▸ **WHAT NEEDS TO BE DONE**
Look through the entries below and extract exactly the lines from the one containing "FIGURE 8 | Change" through the one containing "Fig. 5 Comparison", ends included.

Top of PROVIDED INFORMATION

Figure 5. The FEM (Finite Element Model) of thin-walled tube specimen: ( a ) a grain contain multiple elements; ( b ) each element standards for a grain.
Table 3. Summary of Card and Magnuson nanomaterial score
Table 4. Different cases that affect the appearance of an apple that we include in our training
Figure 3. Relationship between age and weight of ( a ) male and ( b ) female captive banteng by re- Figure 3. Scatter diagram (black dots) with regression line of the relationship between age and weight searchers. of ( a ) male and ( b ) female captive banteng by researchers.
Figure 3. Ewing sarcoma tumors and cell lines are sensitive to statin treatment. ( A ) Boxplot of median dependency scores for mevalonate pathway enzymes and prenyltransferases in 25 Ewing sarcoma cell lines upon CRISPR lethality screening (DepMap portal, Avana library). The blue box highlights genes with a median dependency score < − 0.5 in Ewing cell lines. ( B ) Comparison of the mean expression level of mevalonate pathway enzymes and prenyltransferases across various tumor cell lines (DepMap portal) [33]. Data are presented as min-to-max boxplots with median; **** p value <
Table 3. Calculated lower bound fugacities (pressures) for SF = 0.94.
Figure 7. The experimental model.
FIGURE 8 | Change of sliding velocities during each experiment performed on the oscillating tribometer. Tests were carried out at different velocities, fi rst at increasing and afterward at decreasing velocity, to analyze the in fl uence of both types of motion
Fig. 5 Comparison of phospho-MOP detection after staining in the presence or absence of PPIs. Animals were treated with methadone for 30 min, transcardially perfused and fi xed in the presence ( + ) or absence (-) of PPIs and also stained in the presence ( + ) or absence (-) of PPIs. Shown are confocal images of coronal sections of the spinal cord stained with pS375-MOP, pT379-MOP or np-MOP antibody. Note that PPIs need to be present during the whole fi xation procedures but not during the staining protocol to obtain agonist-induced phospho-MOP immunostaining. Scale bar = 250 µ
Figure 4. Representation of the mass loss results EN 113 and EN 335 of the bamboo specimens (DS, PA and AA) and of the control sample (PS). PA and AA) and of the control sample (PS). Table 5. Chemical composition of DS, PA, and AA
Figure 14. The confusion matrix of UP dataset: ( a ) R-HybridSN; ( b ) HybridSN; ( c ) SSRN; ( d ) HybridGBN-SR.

Bottom of PROVIDED INFORMATION

▸ **SOLUTION TO THIS TASK**
FIGURE 8 | Change of sliding velocities during each experiment performed on the oscillating tribometer. Tests were carried out at different velocities, fi rst at increasing and afterward at decreasing velocity, to analyze the in fl uence of both types of motion
Fig. 5 Comparison of phospho-MOP detection after staining in the presence or absence of PPIs. Animals were treated with methadone for 30 min, transcardially perfused and fi xed in the presence ( + ) or absence (-) of PPIs and also stained in the presence ( + ) or absence (-) of PPIs. Shown are confocal images of coronal sections of the spinal cord stained with pS375-MOP, pT379-MOP or np-MOP antibody. Note that PPIs need to be present during the whole fi xation procedures but not during the staining protocol to obtain agonist-induced phospho-MOP immunostaining. Scale bar = 250 µ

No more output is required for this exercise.